The reality is that it’s not just Chinese Communist Party apparatchiks who have lent their support to national industrial champions. The UK government, so rhetorically devoted to free markets and open trade, has provided Nissan with financial support for manufacturing EVs in the north-east of England. Tata Steel will receive half a billion pounds in taxpayers’ money to transition to a greener electric arc furnace. The US, as regular Green Transition* readers know, is “derisking” hundreds of billions of dollars’ worth of private sector investment in green technologies, effectively providing profit guarantees to manufacturers at a scale that would make even the Chinese state-capitalist planners blush.

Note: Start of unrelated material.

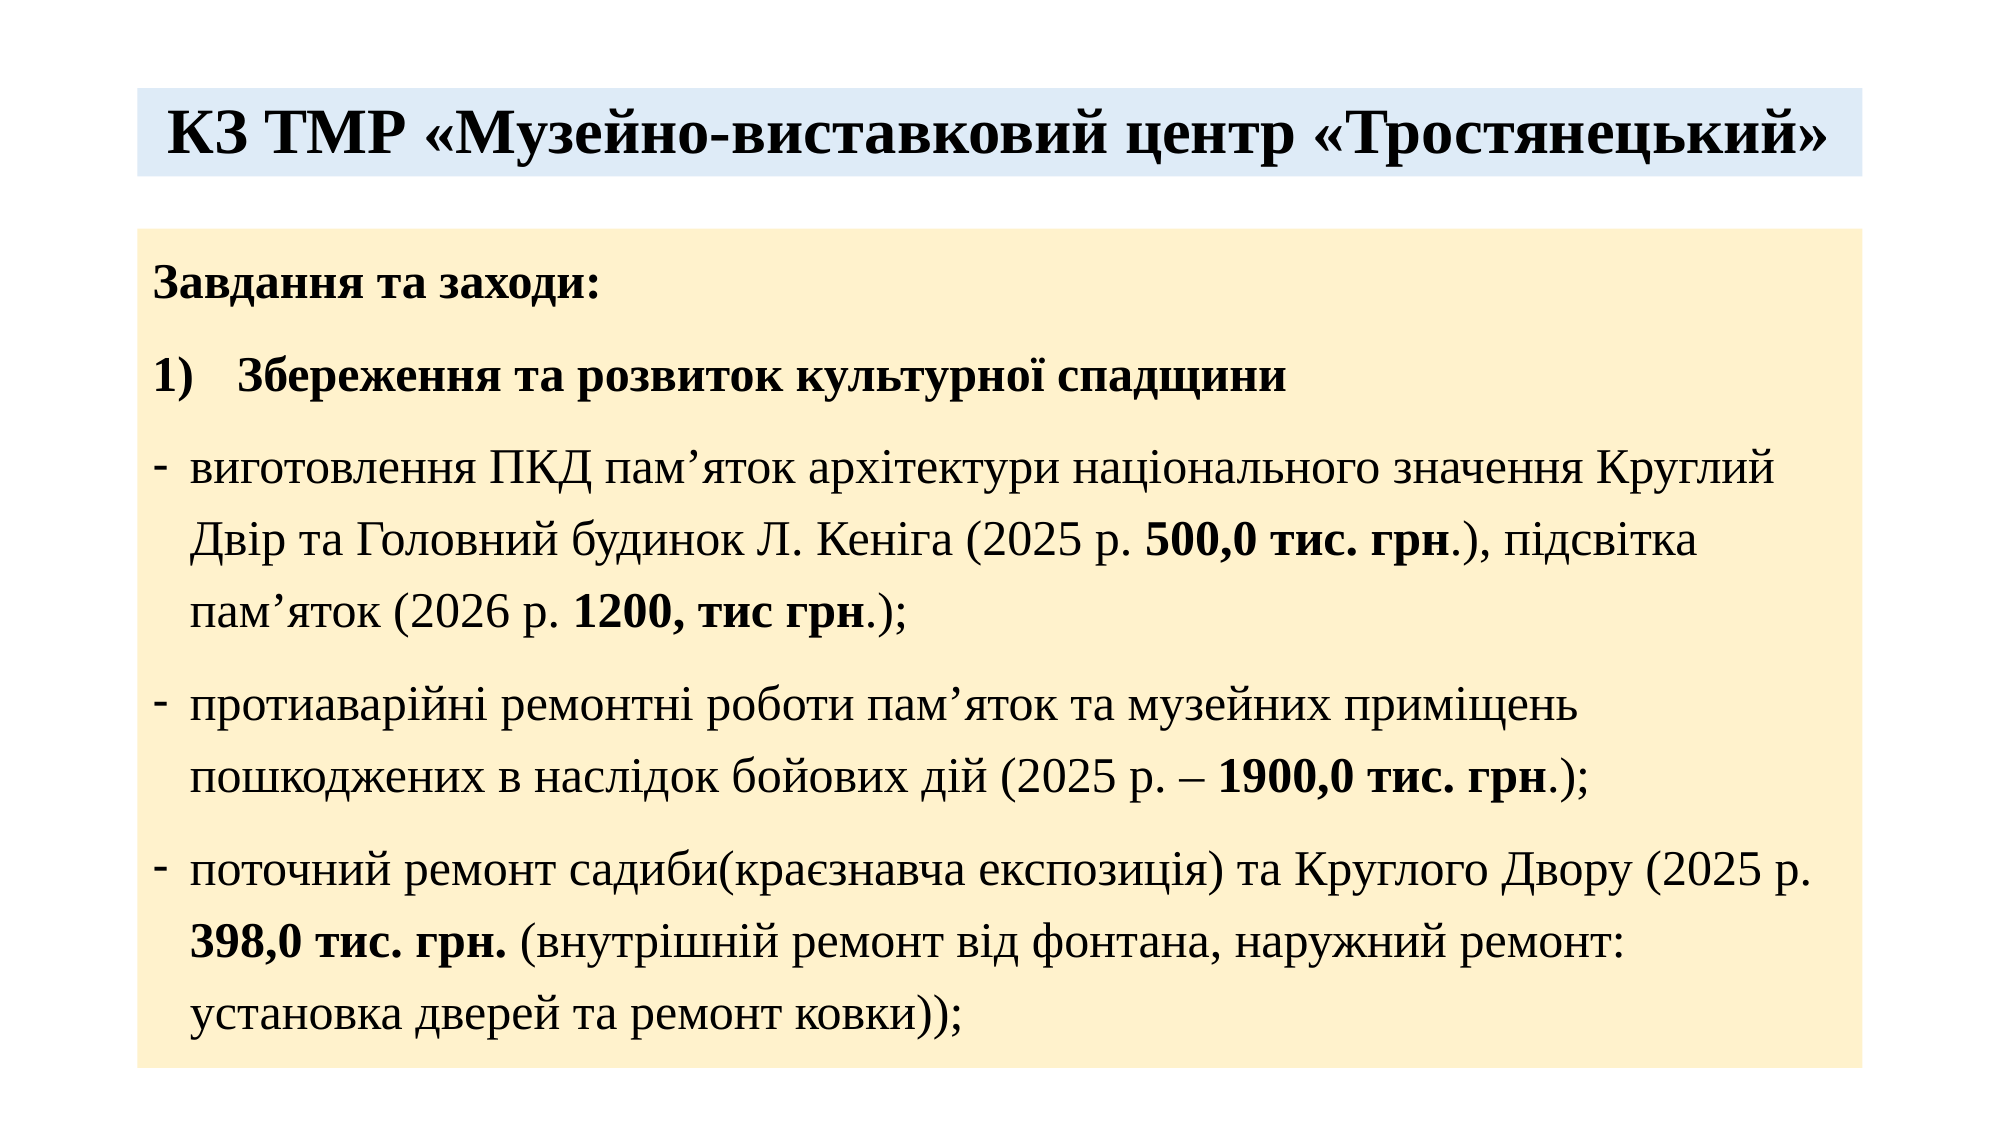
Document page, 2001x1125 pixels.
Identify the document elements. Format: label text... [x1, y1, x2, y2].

title КЗ ТМР «Музейно-виставковий центр «Тростянецький» [137, 88, 1863, 177]
list Завдання та заходи: Збереження та розвиток культурної спадщини виготовлення ПКД пам’яток архітектури національного значення Круглий Двір та Головний будинок Л. Кеніга (2025 р. 500,0 тис. грн.), підсвітка пам’яток (2026 р. 1200, тис грн.); протиаварійні ремонтні роботи пам’яток та музейних приміщень пошкоджених в наслідок бойових дій (2025 р. – 1900,0 тис. грн.); поточний ремонт садиби(краєзнавча експозиція) та Круглого Двору (2025 р. 398,0 тис. грн. (внутрішній ремонт від фонтана, наружний ремонт: установка дверей та ремонт ковки)); [137, 228, 1863, 1068]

And, of course, the EU itself isn’t immune to the odd foray into industrial subsidy. The bloc has recently relaxed long-standing rules on state aid for green industries, abandoning once-cherished and fiercely guarded principles of the common market. It has spent billions subsidising “green steel” production, which has actually turned out to be a bung for old-fashioned dirty steel production. And around a quarter of the whole EU’s budget still goes to subsidies distributed through the Common Agricultural Policy – something which hasn’t prevented farmers from across the continent protesting against new green initiatives that limit their emissions and their use of chemicals.

The need to transition to net zero while also defending jobs and supply chains according to national economic self-interest will make these kinds of contradictions and collisions over trade ever more frequent. When EU commissioners spout lines on “market distortion” and “unfair trading practices”, we sometimes need to read between the lines: “for thee, but not for me”.